Posted on 08/03/2008 5:07:56 PM PDT by shrinkermd
When measured in ounces of Gold, the DOW has been in a secular bear market since peaking in late 1999.
Back in 1999, it took 45 ounces of gold to buy the DJIA. Today it only takes 12.33 ounces of gold to buy the DOW! Cutting the Fed Funds target rate from 6.50% in January 2001 to 1.0% in June 2003 may have inflated the US stock market out of its bear market when priced in dollars but it had consequences that we are feeling today.
If a bank had 1 ounce of gold for every $10,000 in loans, how would that prevent this mess?
Because it is not held in universal esteem and only a few would even bother to purchase it and no individual could store or sell it.
“What in the world would prompt someone to even look at that metric?”
The desire to sell gold on the margin to idiots.
Me, I advise that, if gold becomes the medium of exchange, skip gold and go directly to canned goods and shotguns.
No, the Fed does that, not the Treasury.
He has 100% control over executive orders.
Which didn't allow immediate drilling anyway. Congress has to act.
He supported big budget increases for the IRS and SEC so they could harass businesses and individuals. He supported Sarbanes Oxley which has had a negative impact on our economy. And he supported amnesty for illegals.
You are correct.
But the best thing he did for the economy was to cut taxes. The economy blasted off for 6 years. Revenues to the Treasury increased for most of those years. He tried (poorly) to privatize some of SS.
Economically he was one of the better presidents.
The Fed's actions do affect the dollar's value. However intervention is done by the Treasury at the direction of the president, usually in coordination with other countries and their treasuries.
The Treasury doesn't have the money to intervene. Historically it has been the Fed that intervenes.
In Japan, the government borrows money from the Bank of Japan and then enters the forex market with it.
It's not like the Treasury can take money from the general fund and buy a couple billion euros. The Fed can do it all day long.
Absolutely.
It's not like the Treasury can take money from the general fund and buy a couple billion euros.
Can you see the debate on the Senate floor? LOL!
The Fed can do it all day long.
You bet.
Whadday mean by all that!? It's right there in the air. You store it there. When you want it, you simple extract it. What could be more convenient?
No more of that dull, heavy metal. It's expensive to move and to guard. And if you drop it, you break your toe or your dog's back.
Helium is just the opposite! And, it's fun.
It would have prevented banks from making loans in excess
of a predetermined gold to loan ratio. in other words, most
loans would be backed by gold reserves and the amount loaned
out would be limited by that ratio. As it stands, bank loans
are backed by nothing: numbers on a piece of paper.
Currently, they hold a certain portion of their deposits in reserve, why would gold have been better?
most loans would be backed by gold reserves and the amount loaned out would be limited by that ratio.
Right. And that would have prevented them from making bad loans how?
As it stands, bank loans are backed by nothing: numbers on a piece of paper.
There were no bank failures when we were on the gold standard, right?
Good for you....better than $1700 if you ever need a little Christmas money.

_EXCERPTED DATA:_
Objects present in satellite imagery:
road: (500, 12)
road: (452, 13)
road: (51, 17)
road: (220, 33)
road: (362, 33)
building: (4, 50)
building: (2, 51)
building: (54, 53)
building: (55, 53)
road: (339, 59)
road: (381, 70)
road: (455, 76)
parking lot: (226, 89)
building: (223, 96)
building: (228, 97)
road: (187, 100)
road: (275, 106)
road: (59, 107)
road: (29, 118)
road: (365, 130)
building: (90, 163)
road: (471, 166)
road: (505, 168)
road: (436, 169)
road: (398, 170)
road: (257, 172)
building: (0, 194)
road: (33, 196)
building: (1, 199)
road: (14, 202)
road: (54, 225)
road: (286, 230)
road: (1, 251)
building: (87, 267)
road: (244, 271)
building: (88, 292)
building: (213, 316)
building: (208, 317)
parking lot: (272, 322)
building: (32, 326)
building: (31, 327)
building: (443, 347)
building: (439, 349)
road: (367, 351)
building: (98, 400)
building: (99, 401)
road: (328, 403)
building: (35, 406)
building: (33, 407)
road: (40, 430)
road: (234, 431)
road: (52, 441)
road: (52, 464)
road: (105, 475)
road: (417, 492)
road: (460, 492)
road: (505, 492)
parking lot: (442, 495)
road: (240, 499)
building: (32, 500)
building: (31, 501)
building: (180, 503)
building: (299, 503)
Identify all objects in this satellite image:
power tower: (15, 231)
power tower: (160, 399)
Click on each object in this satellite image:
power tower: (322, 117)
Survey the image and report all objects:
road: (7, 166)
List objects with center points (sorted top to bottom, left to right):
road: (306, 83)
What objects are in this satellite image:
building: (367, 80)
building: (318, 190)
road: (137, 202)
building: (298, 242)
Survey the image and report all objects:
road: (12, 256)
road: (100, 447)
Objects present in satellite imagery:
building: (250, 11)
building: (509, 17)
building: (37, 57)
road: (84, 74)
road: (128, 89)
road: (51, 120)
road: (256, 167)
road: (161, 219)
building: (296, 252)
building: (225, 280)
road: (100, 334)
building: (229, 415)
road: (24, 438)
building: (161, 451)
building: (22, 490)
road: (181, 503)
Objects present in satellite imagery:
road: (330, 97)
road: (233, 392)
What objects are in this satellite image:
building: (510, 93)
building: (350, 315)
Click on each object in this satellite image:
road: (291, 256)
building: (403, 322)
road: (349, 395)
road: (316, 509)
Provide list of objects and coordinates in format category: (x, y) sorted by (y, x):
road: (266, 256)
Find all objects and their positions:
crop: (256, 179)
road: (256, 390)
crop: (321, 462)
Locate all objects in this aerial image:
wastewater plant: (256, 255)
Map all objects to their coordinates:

_INSTRUCTIONS TO FOLLOW:_ Resume the forum thread on gold and the Dow above, picking up right after its last post.

_TASK RESPONSE:_
I did some Googleization, and found a place called Midwest Refineries that "in theory" would pay a lot better than the coin shop we used......92% of daily market on your coins. I'll be crossing my fingers and mailing them our 1/4 ounce Y2K coins shortly.
RE: current bank reserves: These “reserves” are nothing but numbers on a piece of paper that are not backed by any
asset of true value.
RE: making bad loans: If their loans were limited by the
amount of gold in reserve, they would be more careful to not exceed that reserve.
RE; bank failures: regardless of the monetary base, there
are bad apples. However, depositors could depend upon
being made whole with something of value, gold.
These reserves are either cash in the vault or a balance in their account at the Fed. A balance that could be turned into cash.
RE: making bad loans: If their loans were limited by the amount of gold in reserve, they would be more careful to not exceed that reserve.
Loans are limited now by cash in reserve. Why does 1000 ounces of gold (worth about $900,000) protect the bank more than cash of $900,000?
RE; bank failures: regardless of the monetary base, there are bad apples.
I'm glad you see that gold didn't magically protect banks in the past. Not sure why you think it would be different today.
However, depositors could depend upon being made whole with something of value, gold.
Or cash.
Have you checked the value of the dollar relative to other
currencies lately? It’s way down. With the Fed dumping
dollars from airplanes and true inflation at 10% to 12%:
the dollar is not fairing very well.
Yes.
So how would gold prevent banks from making bad loans? How would 1000 ounces of gold (worth about $900,000) protect the bank more than cash of $900,000?
Currently, because of inflation and the cheapness of
dollars, it takes an ever increasing number of dollars
to maintain reserves.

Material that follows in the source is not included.